### PROBLEM TO SOLVE
In the patent claims, by what two methods is the screen coating applied to the outer surface of the base body?

### SOURCE EXTRACT
= = =
4. The method according to claim 1, wherein the outer surface of the base body is provided with the first reflective laminate layer and the second reflective laminate layer is partially removed by laser ablation to form a light entry surface.

5. The method according to claim 1, wherein the reflective coating is applied to the outer surface of the base body after the placing of a mask.

6. The method according to claim 1, wherein chromium is applied as a metallic coating material as the intermetallic phase and nitrides or oxides as a nonmetallic coating material.

7. An optical component of a lighting device for vehicles, the optical component comprising: a base body made of a translucent or transparent material; and a screen coating on an outer surface of the base body, the screen coating being applied to the outer surface of the base body by vapor deposition or by sputtering of a coating material, wherein the screen coating is formed as a reflective coating, which comprises a first reflective laminate layer with a low degree of reflection and a second reflective laminate layer with a high degree of reflection, and wherein the first reflective laminate layer is disposed between the outer surface of the base body and the second reflective laminate layer.

8. The optical component according to claim 7, wherein the optical component is embodied as a primary optical component with a light entry side on which the reflective coating is provided and to which the light source is disposed at a distance of less than or equal to 2 mm, and with a light exit side where the light is adapted to be coupled out.

9. The optical component according to claim 7, wherein the reflective coating covers more than half of the outer surface of the base body, the outer surface being disposed on a light entry side.
= = =
### DATA SEGMENT
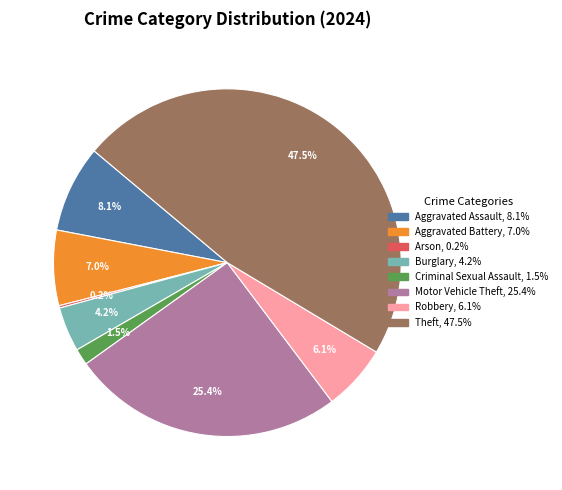

Does any single category account for the majority?

No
= = =
### WORKED SOLUTION
By vapor deposition or by sputtering of a coating material.